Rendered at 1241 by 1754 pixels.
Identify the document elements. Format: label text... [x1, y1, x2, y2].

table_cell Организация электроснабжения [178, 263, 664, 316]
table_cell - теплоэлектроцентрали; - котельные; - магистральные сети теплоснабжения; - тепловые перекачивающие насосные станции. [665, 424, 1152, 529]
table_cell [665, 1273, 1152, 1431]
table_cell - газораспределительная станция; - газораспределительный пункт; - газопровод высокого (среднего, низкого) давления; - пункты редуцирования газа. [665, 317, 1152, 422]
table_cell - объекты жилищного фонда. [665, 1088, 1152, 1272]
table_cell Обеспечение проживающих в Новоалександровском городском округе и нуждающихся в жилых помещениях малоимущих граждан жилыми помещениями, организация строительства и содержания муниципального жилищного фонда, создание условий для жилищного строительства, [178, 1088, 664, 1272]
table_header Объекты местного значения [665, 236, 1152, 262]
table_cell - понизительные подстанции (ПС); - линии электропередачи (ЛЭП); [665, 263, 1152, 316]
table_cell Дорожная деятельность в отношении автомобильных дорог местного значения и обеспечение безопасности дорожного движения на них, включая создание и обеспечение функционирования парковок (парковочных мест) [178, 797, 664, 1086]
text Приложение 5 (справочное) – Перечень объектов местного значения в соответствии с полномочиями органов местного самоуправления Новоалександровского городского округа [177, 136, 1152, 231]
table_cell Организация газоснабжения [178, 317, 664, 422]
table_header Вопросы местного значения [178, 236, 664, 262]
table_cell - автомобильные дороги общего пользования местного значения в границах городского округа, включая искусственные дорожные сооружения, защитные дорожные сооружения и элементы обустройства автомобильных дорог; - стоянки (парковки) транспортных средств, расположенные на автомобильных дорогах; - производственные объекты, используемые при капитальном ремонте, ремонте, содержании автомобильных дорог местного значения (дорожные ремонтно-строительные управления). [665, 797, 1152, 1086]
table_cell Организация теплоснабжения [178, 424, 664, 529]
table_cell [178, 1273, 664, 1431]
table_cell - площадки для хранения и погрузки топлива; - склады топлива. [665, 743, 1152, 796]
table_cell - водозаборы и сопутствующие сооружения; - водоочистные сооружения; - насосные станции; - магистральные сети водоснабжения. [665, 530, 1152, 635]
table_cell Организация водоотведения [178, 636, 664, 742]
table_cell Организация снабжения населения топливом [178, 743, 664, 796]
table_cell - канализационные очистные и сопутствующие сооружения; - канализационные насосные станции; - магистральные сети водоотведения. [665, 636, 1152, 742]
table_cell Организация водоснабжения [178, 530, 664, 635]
========
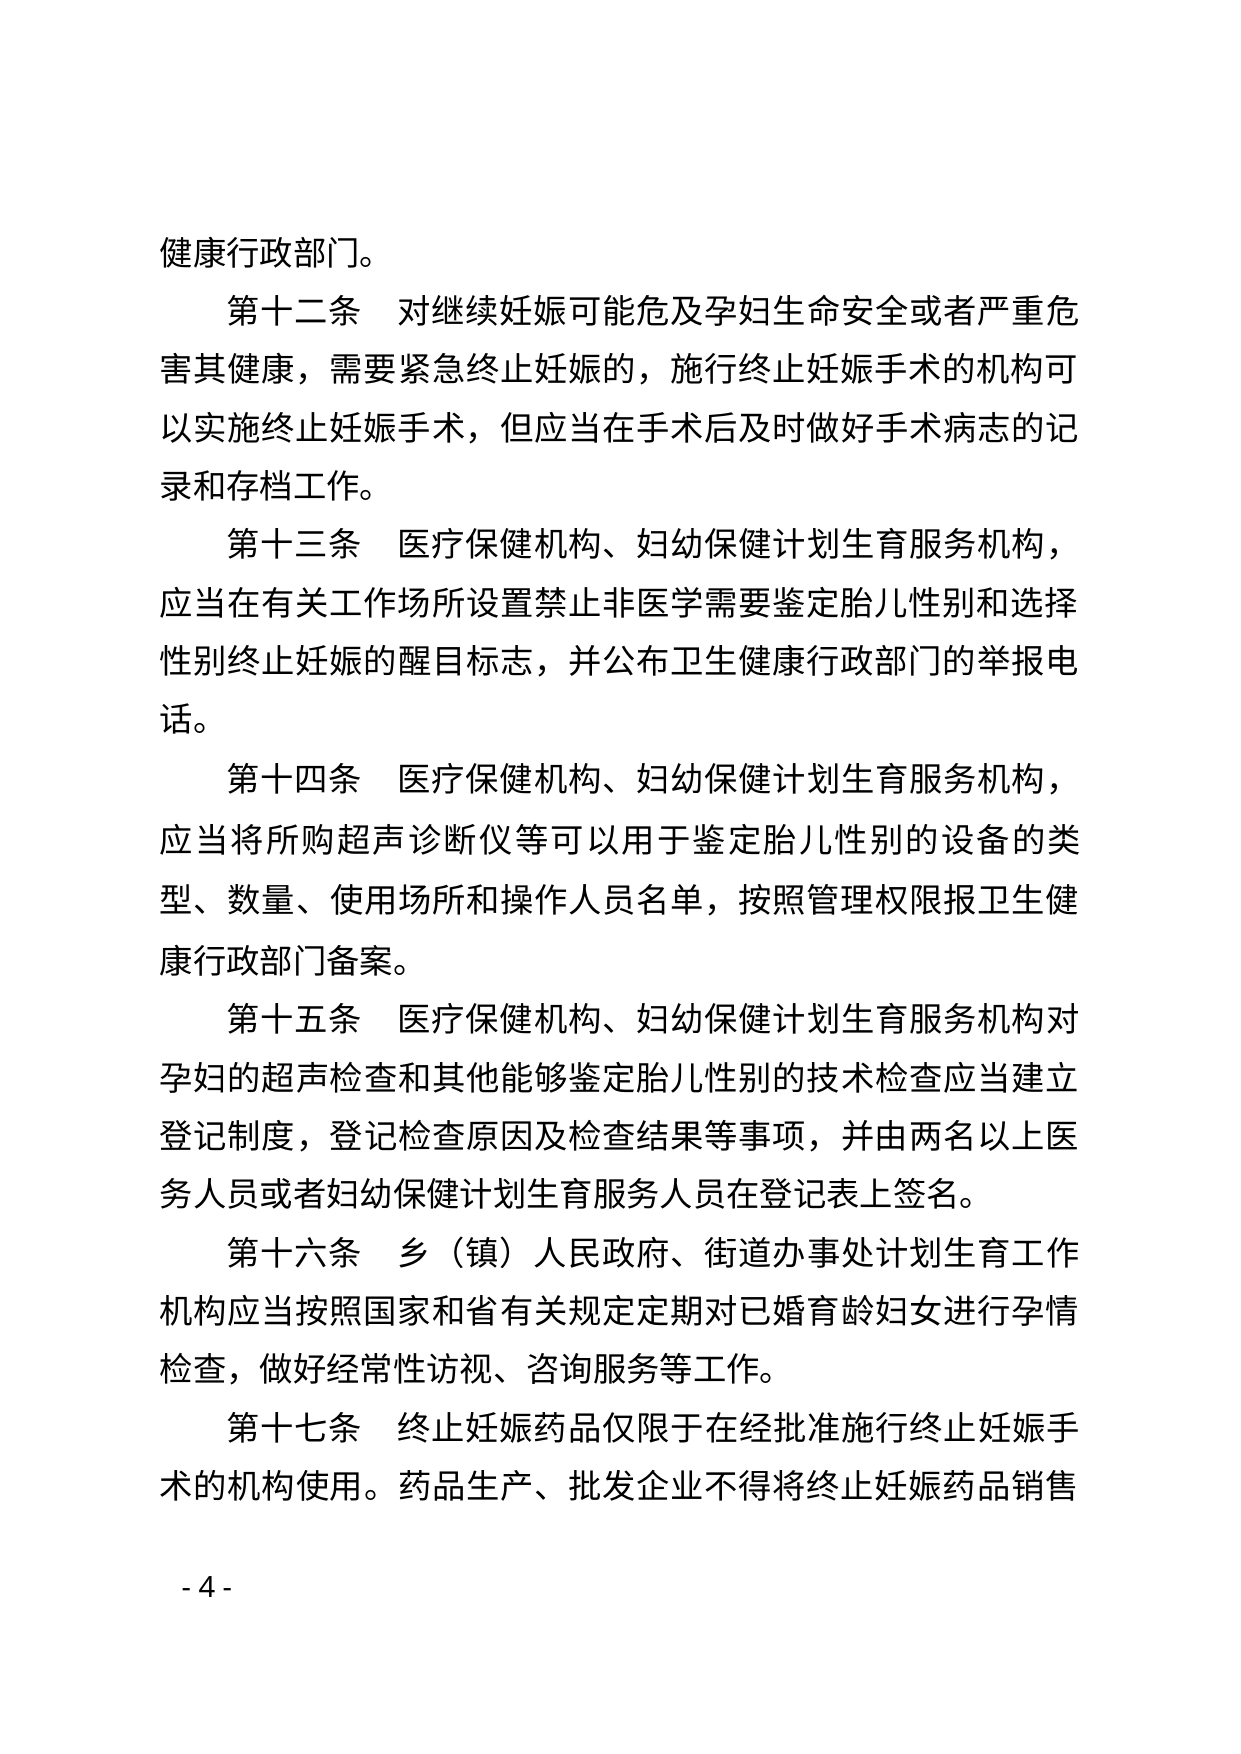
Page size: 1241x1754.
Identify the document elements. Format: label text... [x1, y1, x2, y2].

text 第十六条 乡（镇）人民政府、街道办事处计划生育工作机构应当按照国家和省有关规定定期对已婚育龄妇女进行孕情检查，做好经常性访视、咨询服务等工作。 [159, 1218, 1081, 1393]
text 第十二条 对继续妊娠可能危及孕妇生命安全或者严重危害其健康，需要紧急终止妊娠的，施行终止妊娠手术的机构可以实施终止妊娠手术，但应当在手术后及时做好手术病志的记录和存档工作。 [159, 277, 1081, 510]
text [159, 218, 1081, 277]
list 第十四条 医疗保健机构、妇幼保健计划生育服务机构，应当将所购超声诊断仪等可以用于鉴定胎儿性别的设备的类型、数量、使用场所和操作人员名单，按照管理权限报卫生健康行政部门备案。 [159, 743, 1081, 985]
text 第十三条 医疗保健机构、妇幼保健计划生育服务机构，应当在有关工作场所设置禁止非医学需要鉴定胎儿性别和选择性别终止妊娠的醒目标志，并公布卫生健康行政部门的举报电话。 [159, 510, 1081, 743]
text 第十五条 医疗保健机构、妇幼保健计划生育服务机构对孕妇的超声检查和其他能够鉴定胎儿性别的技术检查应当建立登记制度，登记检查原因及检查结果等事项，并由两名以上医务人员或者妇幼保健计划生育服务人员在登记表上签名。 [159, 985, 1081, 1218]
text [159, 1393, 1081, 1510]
========
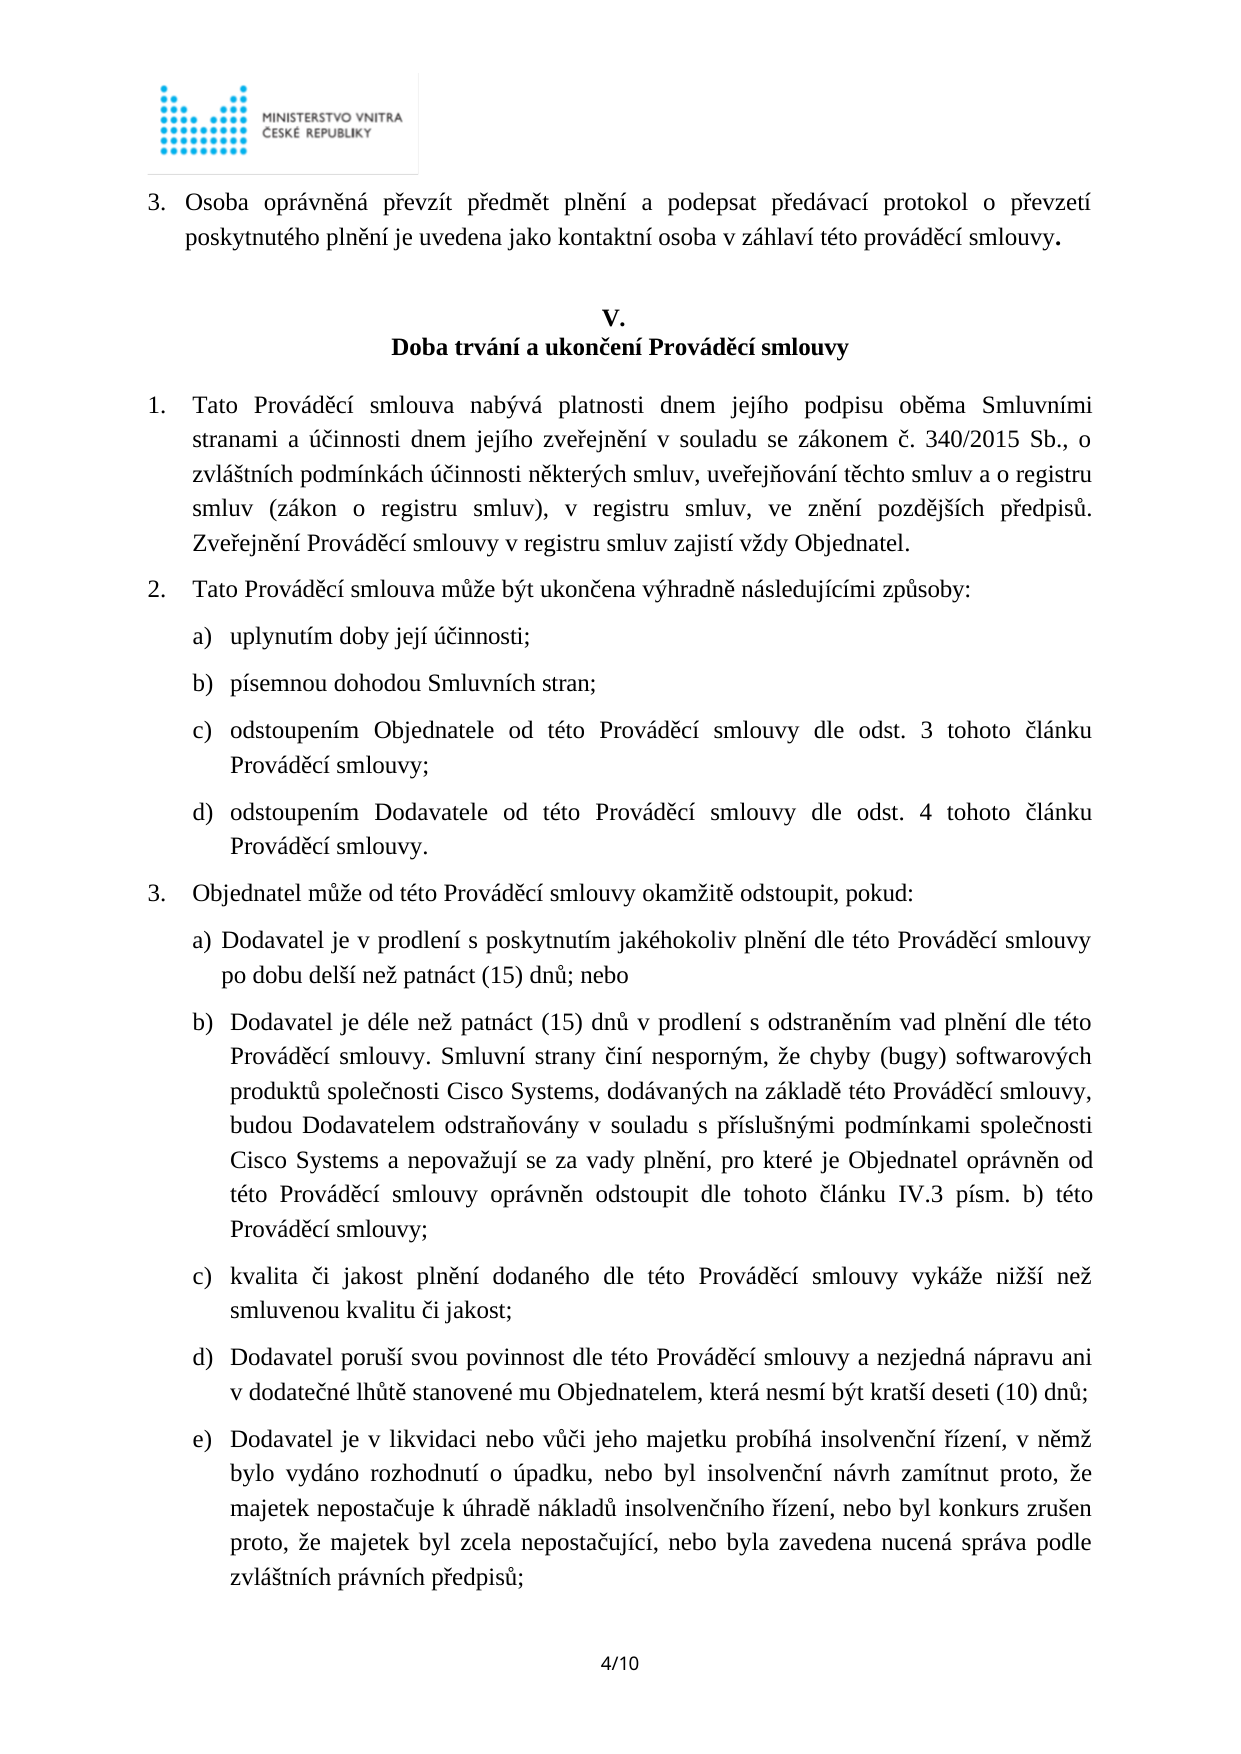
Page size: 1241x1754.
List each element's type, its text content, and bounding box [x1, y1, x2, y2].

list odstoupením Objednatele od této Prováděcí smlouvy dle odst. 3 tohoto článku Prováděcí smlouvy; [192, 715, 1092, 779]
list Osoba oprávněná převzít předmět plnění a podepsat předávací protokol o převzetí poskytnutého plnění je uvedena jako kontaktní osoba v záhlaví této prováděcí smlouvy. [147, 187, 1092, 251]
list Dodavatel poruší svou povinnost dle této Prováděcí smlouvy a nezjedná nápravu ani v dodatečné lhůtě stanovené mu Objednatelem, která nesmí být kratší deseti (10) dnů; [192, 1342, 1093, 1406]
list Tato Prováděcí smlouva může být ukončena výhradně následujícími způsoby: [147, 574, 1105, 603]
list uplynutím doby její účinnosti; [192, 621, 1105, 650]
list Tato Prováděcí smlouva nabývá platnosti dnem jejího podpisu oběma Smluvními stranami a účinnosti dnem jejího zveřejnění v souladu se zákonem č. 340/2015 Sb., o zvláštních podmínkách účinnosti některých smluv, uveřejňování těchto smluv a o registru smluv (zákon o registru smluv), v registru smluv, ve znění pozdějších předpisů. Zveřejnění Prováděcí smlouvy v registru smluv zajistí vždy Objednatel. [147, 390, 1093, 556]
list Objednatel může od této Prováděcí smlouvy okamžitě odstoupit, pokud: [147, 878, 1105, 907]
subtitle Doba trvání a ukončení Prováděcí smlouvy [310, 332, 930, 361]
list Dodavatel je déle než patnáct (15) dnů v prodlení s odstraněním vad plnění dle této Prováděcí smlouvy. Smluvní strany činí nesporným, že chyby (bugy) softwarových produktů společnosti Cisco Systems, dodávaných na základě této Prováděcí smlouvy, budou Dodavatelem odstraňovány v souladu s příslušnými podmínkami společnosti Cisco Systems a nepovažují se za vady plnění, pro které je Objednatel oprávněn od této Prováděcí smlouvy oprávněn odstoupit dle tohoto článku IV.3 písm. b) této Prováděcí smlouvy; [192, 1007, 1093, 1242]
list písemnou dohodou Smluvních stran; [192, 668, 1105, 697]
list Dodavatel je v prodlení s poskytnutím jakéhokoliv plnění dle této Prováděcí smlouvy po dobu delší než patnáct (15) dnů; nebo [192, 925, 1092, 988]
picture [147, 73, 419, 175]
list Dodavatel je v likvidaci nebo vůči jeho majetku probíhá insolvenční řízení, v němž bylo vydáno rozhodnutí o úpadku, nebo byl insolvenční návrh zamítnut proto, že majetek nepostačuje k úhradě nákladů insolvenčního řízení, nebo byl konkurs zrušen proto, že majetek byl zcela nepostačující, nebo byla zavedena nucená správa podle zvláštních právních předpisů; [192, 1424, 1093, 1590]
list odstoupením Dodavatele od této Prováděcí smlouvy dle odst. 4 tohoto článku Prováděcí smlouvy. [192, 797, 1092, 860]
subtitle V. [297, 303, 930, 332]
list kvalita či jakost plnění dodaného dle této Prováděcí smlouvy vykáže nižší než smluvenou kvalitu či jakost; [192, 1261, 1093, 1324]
========
**HOW TO COMPLETE THIS TASK**.
Copy every single line of the material above that holds "водоснабжения".

**SOLUTION FOR THIS TASK**.
table_cell - водозаборы и сопутствующие сооружения; - водоочистные сооружения; - насосные станции; - магистральные сети водоснабжения. [665, 530, 1152, 635]
table_cell Организация водоснабжения [178, 530, 664, 635]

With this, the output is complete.